I was an ugly American walking alone in a crowded Middle Eastern city, but I was not afraid. My main concern that night was finding a phone booth that would take my prepaid phone card. I never found one.
During my search, I bumped into a tour guide who was leading a group of Japanese from our hotel to tourist attractions in the city. I tagged along for a while.
We strolled the alleyways as the guide described places, explaining in English while the Japanese photographed everything and everyone, including me.
When we stopped in front of a bath house, a hairy-chested, bearded Arab wearing nothing but a towel around his waist stepped into the doorway and posed, sucking in his stomach and smiling proudly.
One of the Japanese women smiled back and said sweetly, “Very nice.”
The year was 2006. The place was Hama, Syria.
Oh, what a difference six years can make.
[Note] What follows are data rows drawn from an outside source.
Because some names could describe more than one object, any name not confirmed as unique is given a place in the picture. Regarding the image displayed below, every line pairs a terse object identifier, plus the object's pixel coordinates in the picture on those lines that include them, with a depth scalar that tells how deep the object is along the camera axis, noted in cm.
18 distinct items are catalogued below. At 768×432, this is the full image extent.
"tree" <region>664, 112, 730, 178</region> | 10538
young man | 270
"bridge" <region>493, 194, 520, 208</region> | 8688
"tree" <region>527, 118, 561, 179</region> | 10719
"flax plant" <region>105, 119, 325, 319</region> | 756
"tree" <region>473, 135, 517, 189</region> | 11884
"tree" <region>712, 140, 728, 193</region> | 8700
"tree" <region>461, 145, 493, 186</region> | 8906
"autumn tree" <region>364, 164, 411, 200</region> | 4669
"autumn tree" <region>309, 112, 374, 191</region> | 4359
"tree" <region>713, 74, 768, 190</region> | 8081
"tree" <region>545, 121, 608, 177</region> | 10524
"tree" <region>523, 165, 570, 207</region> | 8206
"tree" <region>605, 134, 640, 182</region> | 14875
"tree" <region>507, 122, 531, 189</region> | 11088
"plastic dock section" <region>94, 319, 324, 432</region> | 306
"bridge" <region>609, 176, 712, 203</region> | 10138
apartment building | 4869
Today, the central Hama province is still reeling from a massacre by Syrian government forces of at least 78 people, including many women and children. They had been shot, garroted, stabbed and in some cases burned alive. Government troops fired upon unarmed United Nations monitors seeking to investigate the massacre. Thousands have been killed under the leadership of Syrian President Bashar Assad.
So, need I say that revisiting Syria is not on my bucket list? But, back in 2006, after touring six countries, I decided that the people of Syria were the friendliest.
Everywhere we went there, people would throw up their hands and yell, “Welcome, welcome.” Early in the trip, I was walking through a Damascus souq — an open-air market where vendors sell a little of everything — when a Syrian man stopped me and asked why I was in his country.
“I’m touring your country,” I said. (Actually, I was one of about 40 Americans — 30 seminary students and 10 lay people — taking part in the Middle East Travel Seminar. The centerpiece of the program is a three-week trip through Syria, Lebanon, Jordan, Sinai in Egypt, Israel and Greece.)
“Are you going to Hama?” the man asked.
“Yes,” I said, “I believe we are.”
He told me his name was Hamas, and he lived in Hama. He wrote his phone number on my notepad and said, “When you get to Hama, call me if I can help you in any way.” I had one of his friends photograph us together, and we went our separate ways.
So what’s going on here? Syria certainly is not a friend of the United States, but almost everybody I met there couldn’t have been nicer.
The short, simplistic answer is this: The whole mess is caused by evil people in government, not average people on the street. The people on the street — not just in Syria, but in other countries — often are the victims.
Will peace ever come to the Middle East? God only knows. All I know is my soul aches for the people on the street.